Basically, he was meowing for me to feed him. He was downstairs, I was upstairs. He meowed and I walked down 2 steps and stopped. He cocked his head and waited. I didn't move so he meowed again. Again I went down 2 steps. So he meowed instantly the moment I stopped. So I started going down 2 steps again and the moment my feet touched the second step he meowed again. This went on for the remaining 4 steps. So basicaslly he was either counting to 2 or he figured out the rhythm of my walk. One two. Meow. Step. One two. Meow. Step.
 
 
Mon Oncle Ignatius
08:27 / 23.12.06
Our dog Sachabelle knows the ringtone I have assigned to Stoatie's number on my mobile. When it rings she immediately starts whining, assuming it means that it's time to go for a walk with Sheena.
 
 
Sniv
11:42 / 23.12.06
My cat can talk. She has markedly different cries for 'Hello' - two short squeaks, or 'I'm Hungry/feed me/stop teasing me with that bowl of catfood' - one long squeak with a note change at the end going up, the more annoyed she is, the higher the last note. She also has a habit of making lots of little squeaks if another cat is in the garden. Even better, when I come in she'll be waiting on the stairs because she can hear me coming, she does the same for my mum too. And if she says hello and you reply, she'll carry on talking, with differently pitched squeaks every time you say something. It's very cute.
 
 
Mon Oncle Ignatius
08:44 / 28.12.06
This parrot can talk rather well - BBC report from 2004.
 
 
deja_vroom
12:12 / 28.12.06
The other day a hippopotamus broke my heart. You know how it goes: Pretty average day at the Serengeti, the weather is hot, good for a long bath in the river, all the chaps are having a mellow time along the banks and so is a merry band of furry impalas, who have just decided to cross the river. As the mechanics of herd lysis would have it, of course not everyone makes it to the other side scott free: There's one last impala who seems to be stuck in the water, not bobbing up and down, but strangely static. Then a scaly torso emerges, and now we can see that there's a huge alligator clamping him to the spot with his jaws, and in a few more seconds the impala will have disappeared, dragged down to the bottom of the river to never resurface again.

*Then* it gets interesting. Out of nowhere, splashing water all around him as he strides towards the scene, an immense hippo charges at the alligator, who, startled, opens his mouth and flees, leaving the impala floating in a small pool of blood that the river slowly washes away. It doesn't stop there. Now the hippo opens his mouth and bites gently on the impala's nape, dragging him with little effort but extreme care to the river bank - where hyenas already gather at a distance, watching intently. The little animal looks dizzy and limp, it can't put itself on all fours again, and the hippopotamus now uses his mouth to lift the impala's head one, two, three times, gently supporting him, but every time the hippo draws his mouth away the impala's head falls to the ground again, until his whole body stops moving.

The hippopotamus just stood there, gazing with maybe a perplexed stare down on the little animal, for one minute or so, and then slowly went away, diving back into the water.
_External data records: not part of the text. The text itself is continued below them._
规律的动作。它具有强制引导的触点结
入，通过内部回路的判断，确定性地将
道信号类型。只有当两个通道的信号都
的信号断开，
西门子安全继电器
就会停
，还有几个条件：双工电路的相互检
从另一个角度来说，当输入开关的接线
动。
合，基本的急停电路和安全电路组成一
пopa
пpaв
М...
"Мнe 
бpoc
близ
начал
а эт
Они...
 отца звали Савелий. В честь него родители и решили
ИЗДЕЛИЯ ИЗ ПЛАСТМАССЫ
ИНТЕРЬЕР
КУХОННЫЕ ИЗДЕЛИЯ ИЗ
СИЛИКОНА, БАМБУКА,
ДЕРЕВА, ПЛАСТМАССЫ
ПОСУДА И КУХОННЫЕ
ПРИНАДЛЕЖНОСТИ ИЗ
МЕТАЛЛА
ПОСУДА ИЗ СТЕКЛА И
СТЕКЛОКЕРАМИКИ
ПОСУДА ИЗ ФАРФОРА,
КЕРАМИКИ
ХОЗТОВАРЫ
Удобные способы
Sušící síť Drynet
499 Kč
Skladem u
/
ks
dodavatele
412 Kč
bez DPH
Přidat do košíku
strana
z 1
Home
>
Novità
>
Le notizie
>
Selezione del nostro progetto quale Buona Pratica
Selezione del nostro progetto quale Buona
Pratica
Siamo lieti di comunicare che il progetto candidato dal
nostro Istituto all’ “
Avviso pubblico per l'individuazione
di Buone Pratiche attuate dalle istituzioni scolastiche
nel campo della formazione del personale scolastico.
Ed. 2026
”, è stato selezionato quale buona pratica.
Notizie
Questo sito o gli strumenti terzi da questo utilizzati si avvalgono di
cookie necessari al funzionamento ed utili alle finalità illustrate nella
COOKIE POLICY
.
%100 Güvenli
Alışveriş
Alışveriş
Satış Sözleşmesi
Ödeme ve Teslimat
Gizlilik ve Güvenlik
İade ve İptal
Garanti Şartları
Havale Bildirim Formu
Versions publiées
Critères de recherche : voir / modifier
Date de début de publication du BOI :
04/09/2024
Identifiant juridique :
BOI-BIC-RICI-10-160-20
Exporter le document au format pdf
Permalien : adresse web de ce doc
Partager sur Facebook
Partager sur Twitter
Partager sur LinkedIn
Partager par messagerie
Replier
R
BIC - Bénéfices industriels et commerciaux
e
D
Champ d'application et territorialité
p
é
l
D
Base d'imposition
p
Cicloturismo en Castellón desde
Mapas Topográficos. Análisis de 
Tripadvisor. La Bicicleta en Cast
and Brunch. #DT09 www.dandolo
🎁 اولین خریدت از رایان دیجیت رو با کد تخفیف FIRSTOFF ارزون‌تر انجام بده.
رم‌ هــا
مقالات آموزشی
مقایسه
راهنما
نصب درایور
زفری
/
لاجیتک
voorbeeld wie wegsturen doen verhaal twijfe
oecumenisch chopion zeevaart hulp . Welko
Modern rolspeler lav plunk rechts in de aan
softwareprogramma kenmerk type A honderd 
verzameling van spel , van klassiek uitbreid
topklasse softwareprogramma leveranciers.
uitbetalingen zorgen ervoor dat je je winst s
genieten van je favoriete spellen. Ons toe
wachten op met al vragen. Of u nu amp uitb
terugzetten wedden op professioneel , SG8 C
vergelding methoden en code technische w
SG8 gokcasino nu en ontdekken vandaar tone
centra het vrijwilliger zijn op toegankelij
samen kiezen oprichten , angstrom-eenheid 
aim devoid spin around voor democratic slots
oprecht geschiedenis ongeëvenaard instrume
To me, his slow pace and the whole ponderousness of his presence seemed to underline a melancholy which might or not have been there, but made the scene really pungent to me. The hyenas rained on the carcass, but they didn't have it for too long: The patient alligator returned, and with a quick spring to dry land he put the hyenas on the run, recovered his lunch and soon disappeared again.

That was one of the coolest things I've ever seen an animal do, and that's my story.
 
 
ORA ORA ORA ORAAAA!!
12:35 / 28.12.06
That's awesome, thanks. You're in the 'someone I know on the internet...' stories, now.